The condition number of the scaled system is 2

\begin{equation}
||A^{'}|| = max \{ 2, 2\} = 2\\
||A^{{'}^{-1}}|| = max \{1, 1\} = 1\\
K(A^{'}) \doteq ||A^{'}|| \cdot ||A^{{'}^{-1}}||  = 2 \cdot 1 = 2
\end{equation}

In [66]:
A = np.array([[1, -1], [1000, 1000]])

def scaling(A):
    n,m = np.shape(A)  
    for i in range(0,n):
        max_ = np.max(np.abs(A[i,:]))
        A[i,:] = A[i,:]/max_
    return A
    
Ap = scaling(A)   

A_norm = matrix_norm(Ap)
Ainv_norm = matrix_norm(np.linalg.inv(Ap))
K_A = condition_number(A_norm, Ainv_norm)
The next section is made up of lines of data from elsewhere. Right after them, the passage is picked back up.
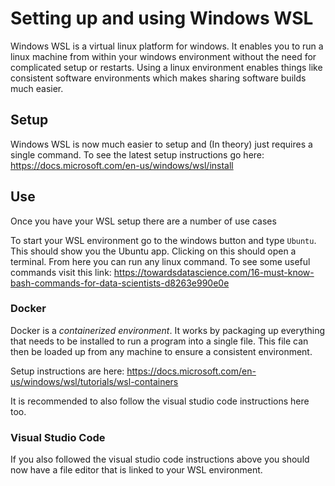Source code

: # Setting up and using Windows WSL

Windows WSL is a virtual linux platform for windows. It enables you to run a linux machine from within your windows environment without the need for complicated setup or restarts.
Using a linux environment enables things like consistent software environments which makes sharing software builds much easier.

## Setup

Windows WSL is now much easier to setup and (In theory) just requires a single command. To see the latest setup instructions go here: https://docs.microsoft.com/en-us/windows/wsl/install

## Use

Once you have your WSL setup there are a number of use cases

To start your WSL environment go to the windows button and type `Ubuntu`. This should show you the Ubuntu app. Clicking on this should open a terminal.
From here you can run any linux command. To see some useful commands visit this link: https://towardsdatascience.com/16-must-know-bash-commands-for-data-scientists-d8263e990e0e

### Docker

Docker is a *containerized environment*. It works by packaging up everything that needs to be installed to run a program into a single file. This file can then be loaded up from any machine to ensure a consistent environment.

Setup instructions are here: https://docs.microsoft.com/en-us/windows/wsl/tutorials/wsl-containers

It is recommended to also follow the visual studio code instructions here too.

### Visual Studio Code

If you also followed the visual studio code instructions above you should now have a file editor that is linked to your WSL environment.
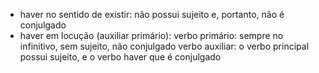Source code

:- haver no sentido de existir: não possui sujeito e, portanto, não é conjulgado
- haver em locução (auxiliar primário):
	verbo primário: sempre no infinitivo, sem sujeito, não conjulgado
	verbo auxiliar: o verbo principal possui sujeito, e o verbo haver que é conjulgado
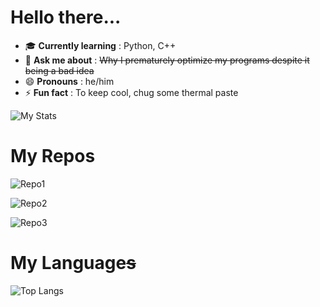 # Hello there...

- 🎓 **Currently learning** : Python, C++
- 💬 **Ask me about** : ~~Why I prematurely optimize my programs despite it being a bad idea~~
- 😄 **Pronouns** : he/him
- ⚡ **Fun fact** : To keep cool, chug some thermal paste

![My Stats](https://github-readme-stats.vercel.app/api?username=BoomBox-8&count_private=true&theme=github_dark)

# My Repos

![Repo1](https://github-readme-stats.vercel.app/api/pin/?username=BoomBox-8&repo=PySQL&theme=github_dark)

![Repo2](https://github-readme-stats.vercel.app/api/pin/?username=BoomBox-8&repo=python-asciizer&theme=github_dark)

![Repo3](https://github-readme-stats.vercel.app/api/pin/?username=BoomBox-8&repo=ASCII-Wordle&theme=github_dark)

# My Language~~s~~

![Top Langs](https://github-readme-stats.vercel.app/api/top-langs/?username=BoomBox-8&theme=github_dark)

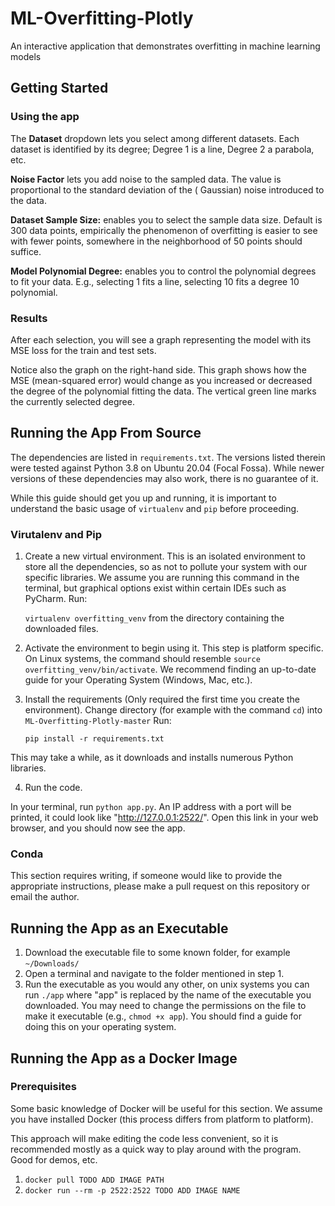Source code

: # ML-Overfitting-Plotly

An interactive application that demonstrates overfitting in machine learning models

## Getting Started

### Using the app

The **Dataset** dropdown lets you select among different datasets. Each dataset is identified by its degree; Degree 1 is
a line, Degree 2 a parabola, etc.

**Noise Factor** lets you add noise to the sampled data. The value is proportional to the standard deviation of the (
Gaussian) noise introduced to the data.

**Dataset Sample Size:** enables you to select the sample data size. Default is 300 data points, empirically the
phenomenon of overfitting is easier to see with fewer points, somewhere in the neighborhood of 50 points should suffice.

**Model Polynomial Degree:** enables you to control the polynomial degrees to fit your data. E.g., selecting 1 fits a
line, selecting 10 fits a degree 10 polynomial.

### Results

After each selection, you will see a graph representing the model with its MSE loss for the train and test sets.

Notice also the graph on the right-hand side. This graph shows how the MSE (mean-squared error) would change as you
increased or decreased the degree of the polynomial fitting the data. The vertical green line marks the currently
selected degree.

[comment]: <> (TODO: Add an option for virtualenv and pip, maybe distribute as an executable?)

## Running the App From Source

The dependencies are listed in `requirements.txt`. The versions listed therein were tested against Python 3.8 on Ubuntu
20.04 (Focal Fossa). While newer versions of these dependencies may also work, there is no guarantee of it.

While this guide should get you up and running, it is important to understand the basic usage of
`virtualenv` and `pip` before proceeding.

### Virutalenv and Pip

1. Create a new virtual environment. This is an isolated environment to store all the dependencies, so as not to pollute
   your system with our specific libraries. We assume you are running this command in the terminal, but graphical
   options exist within certain IDEs such as PyCharm. Run:

   `virtualenv overfitting_venv` from the directory containing the downloaded files.

2. Activate the environment to begin using it. This step is platform specific. On Linux systems, the command should
   resemble
   `source overfitting_venv/bin/activate`. We recommend finding an up-to-date guide for your Operating System (Windows, 
   Mac, etc.).

3. Install the requirements (Only required the first time you create the environment). Change directory (for example
   with the command `cd`) into `ML-Overfitting-Plotly-master` Run:
   
   `pip install -r requirements.txt`

This may take a while, as it downloads and installs numerous Python libraries.

4. Run the code.

In your terminal, run `python app.py`. An IP address with a port will be printed, it could look like
"http://127.0.0.1:2522/". Open this link in your web browser, and you should now see the app.

### Conda

This section requires writing, if someone would like to provide the appropriate instructions, please make a pull request
on this repository or email the author.

## Running the App as an Executable

1. Download the executable file to some known folder, for example `~/Downloads/`
2. Open a terminal and navigate to the folder mentioned in step 1.
3. Run the executable as you would any other, on unix systems you can run `./app` where "app"
   is replaced by the name of the executable you downloaded.
   You may need to change the permissions on the file to make it executable (e.g., `chmod +x app`).
   You should find a guide for doing this on your operating system.

## Running the App as a Docker Image
### Prerequisites
Some basic knowledge of Docker will be useful for this section.
We assume you have installed Docker (this process differs from platform to platform).

This approach will make editing the code less convenient, so it is recommended mostly as a quick way to play around
with the program. Good for demos, etc.

1. `docker pull TODO ADD IMAGE PATH`
2. `docker run --rm -p 2522:2522 TODO ADD IMAGE NAME`
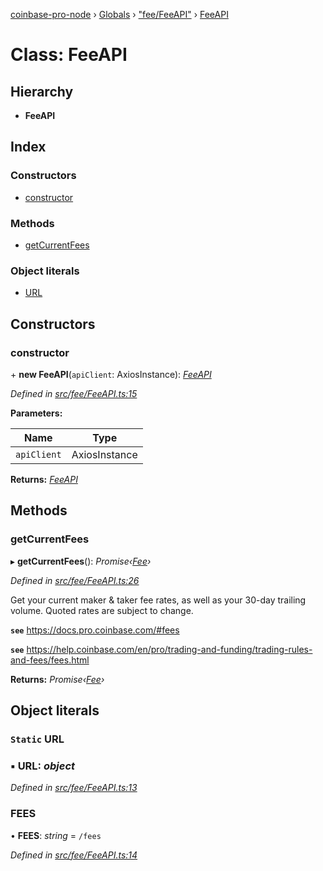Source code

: [coinbase-pro-node](../README.md) › [Globals](../globals.md) › ["fee/FeeAPI"](../modules/_fee_feeapi_.md) › [FeeAPI](_fee_feeapi_.feeapi.md)

# Class: FeeAPI

## Hierarchy

- **FeeAPI**

## Index

### Constructors

- [constructor](_fee_feeapi_.feeapi.md#constructor)

### Methods

- [getCurrentFees](_fee_feeapi_.feeapi.md#getcurrentfees)

### Object literals

- [URL](_fee_feeapi_.feeapi.md#static-url)

## Constructors

### constructor

\+ **new FeeAPI**(`apiClient`: AxiosInstance): _[FeeAPI](_fee_feeapi_.feeapi.md)_

_Defined in [src/fee/FeeAPI.ts:15](https://github.com/bennyn/coinbase-pro-node/blob/0c3235f/src/fee/FeeAPI.ts#L15)_

**Parameters:**

| Name        | Type          |
| ----------- | ------------- |
| `apiClient` | AxiosInstance |

**Returns:** _[FeeAPI](_fee_feeapi_.feeapi.md)_

## Methods

### getCurrentFees

▸ **getCurrentFees**(): _Promise‹[Fee](../interfaces/_fee_feeapi_.fee.md)›_

_Defined in [src/fee/FeeAPI.ts:26](https://github.com/bennyn/coinbase-pro-node/blob/0c3235f/src/fee/FeeAPI.ts#L26)_

Get your current maker & taker fee rates, as well as your 30-day trailing volume. Quoted rates are subject to change.

**`see`** https://docs.pro.coinbase.com/#fees

**`see`** https://help.coinbase.com/en/pro/trading-and-funding/trading-rules-and-fees/fees.html

**Returns:** _Promise‹[Fee](../interfaces/_fee_feeapi_.fee.md)›_

## Object literals

### `Static` URL

### ▪ **URL**: _object_

_Defined in [src/fee/FeeAPI.ts:13](https://github.com/bennyn/coinbase-pro-node/blob/0c3235f/src/fee/FeeAPI.ts#L13)_

### FEES

• **FEES**: _string_ = `/fees`

_Defined in [src/fee/FeeAPI.ts:14](https://github.com/bennyn/coinbase-pro-node/blob/0c3235f/src/fee/FeeAPI.ts#L14)_
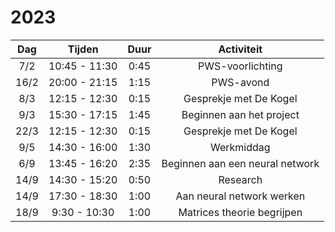# 2023

| Dag  |    Tijden     | Duur |           Activiteit            |
|:----:|:-------------:|:----:|:-------------------------------:|
| 7/2  | 10:45 - 11:30 | 0:45 |        PWS-voorlichting         |
| 16/2 | 20:00 - 21:15 | 1:15 |            PWS-avond            |
| 8/3  | 12:15 - 12:30 | 0:15 |     Gesprekje met De Kogel      |
| 9/3  | 15:30 - 17:15 | 1:45 |    Beginnen aan het project     |
| 22/3 | 12:15 - 12:30 | 0:15 |     Gesprekje met De Kogel      |
| 9/5  | 14:30 - 16:00 | 1:30 |           Werkmiddag            |
| 6/9  | 13:45 - 16:20 | 2:35 | Beginnen aan een neural network |
| 14/9 | 14:30 - 15:20 | 0:50 |            Research             |
| 14/9 | 17:30 - 18:30 | 1:00 |    Aan neural network werken    |
| 18/9 | 9:30 - 10:30  | 1:00 |   Matrices theorie begrijpen    |
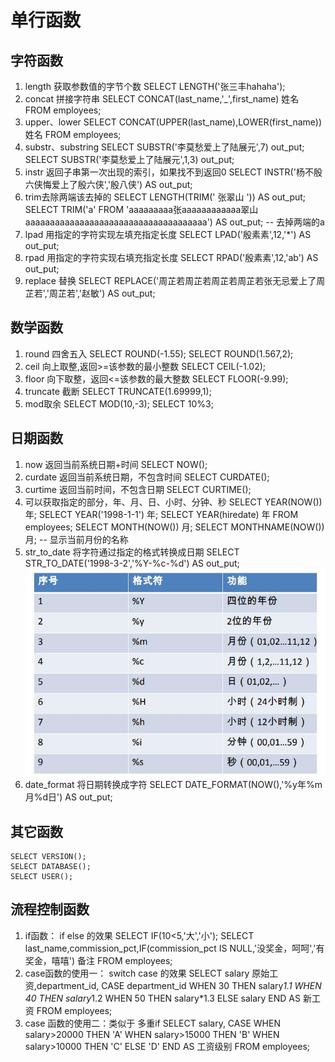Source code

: # 单行函数
## 字符函数
1. length 获取参数值的字节个数
	SELECT LENGTH('张三丰hahaha');
2. concat 拼接字符串
	SELECT CONCAT(last_name,'_',first_name) 姓名 FROM employees;
3. upper、lower
	SELECT CONCAT(UPPER(last_name),LOWER(first_name))  姓名 FROM employees;
4. substr、substring
	SELECT SUBSTR('李莫愁爱上了陆展元',7)  out_put;
	SELECT SUBSTR('李莫愁爱上了陆展元',1,3) out_put;
5. instr 返回子串第一次出现的索引，如果找不到返回0
	SELECT INSTR('杨不殷六侠悔爱上了殷六侠','殷八侠') AS out_put;
6. trim去除两端该去掉的
	SELECT LENGTH(TRIM('    张翠山    ')) AS out_put;
	SELECT TRIM('a' FROM 'aaaaaaaaa张aaaaaaaaaaaa翠山aaaaaaaaaaaaaaaaaaaaaaaaaaaaaaaaaaaaa')  AS out_put; -- 去掉两端的a
7. lpad 用指定的字符实现左填充指定长度
	SELECT LPAD('殷素素',12,'*') AS out_put;
8. rpad 用指定的字符实现右填充指定长度
	SELECT RPAD('殷素素',12,'ab') AS out_put;
9. replace 替换
	SELECT REPLACE('周芷若周芷若周芷若周芷若张无忌爱上了周芷若','周芷若','赵敏') AS out_put;
## 数学函数
1. round 四舍五入
	SELECT ROUND(-1.55);
	SELECT ROUND(1.567,2);
2. ceil 向上取整,返回>=该参数的最小整数
	SELECT CEIL(-1.02);
3. floor 向下取整，返回<=该参数的最大整数
	SELECT FLOOR(-9.99);
4. truncate 截断
	SELECT TRUNCATE(1.69999,1);
5. mod取余
	SELECT MOD(10,-3);
	SELECT 10%3;
## 日期函数
1. now 返回当前系统日期+时间
	SELECT NOW();
2. curdate 返回当前系统日期，不包含时间
	SELECT CURDATE();
3. curtime 返回当前时间，不包含日期
	SELECT CURTIME();
4. 可以获取指定的部分，年、月、日、小时、分钟、秒
	SELECT YEAR(NOW()) 年;
	SELECT YEAR('1998-1-1') 年;
	SELECT YEAR(hiredate) 年 FROM employees;
	SELECT MONTH(NOW()) 月;
	SELECT MONTHNAME(NOW()) 月; -- 显示当前月份的名称
5. str_to_date 将字符通过指定的格式转换成日期
	SELECT STR_TO_DATE('1998-3-2','%Y-%c-%d') AS out_put;
	![](mysql常用函数_files/1.jpg)
6. date_format 将日期转换成字符
	SELECT DATE_FORMAT(NOW(),'%y年%m月%d日') AS out_put;
## 其它函数
	SELECT VERSION();
	SELECT DATABASE();
	SELECT USER();
## 流程控制函数
1. if函数： if else 的效果
	SELECT IF(10<5,'大','小');
	SELECT last_name,commission_pct,IF(commission_pct IS NULL,'没奖金，呵呵','有奖金，嘻嘻') 备注
	FROM employees;
2. case函数的使用一： switch case 的效果
	SELECT salary 原始工资,department_id,
	CASE department_id
	WHEN 30 THEN salary*1.1
	WHEN 40 THEN salary*1.2
	WHEN 50 THEN salary*1.3
	ELSE salary
	END AS 新工资
	FROM employees;
3. case 函数的使用二：类似于 多重if
	SELECT salary,
	CASE 
	WHEN salary>20000 THEN 'A'
	WHEN salary>15000 THEN 'B'
	WHEN salary>10000 THEN 'C'
	ELSE 'D'
	END AS 工资级别
	FROM employees;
K(A) = ||A|| x ||A^-1|| = 2 x 1.0 = 2.0


We have just mentioned that when the condition number $K (A)$ becomes large, the system is regarded as being ill-conditioned. But, how large does $K (A)$ have to be before a system is regarded as ill-conditioned? 

There is no clear threshold. However, to assess the effects of ill-conditioning, a rule of thumb can be used. For a system with condition number $K (A$), expect a loss of roughly $log10(K (A))$ decimal places in the accuracy of the solution. Therefore for the system with

\begin{equation}
A = 
\begin{pmatrix}
400 & -201\\
-800 & 401
\end{pmatrix} \Rightarrow K(A)=3603 \Rightarrow log_{10}(K(A)) \approx 3 
\end{equation}

IEEE standard double precision numbers have about 16 decimal digits of accuracy, so if a matrix has a condition number of 1010, you can expect only six digits to be accurate in the
answer. An important aspect of conditioning is that, in general, residuals "R = Ax − b" are reliable indicators of accuracy only if the problem is well-conditioned.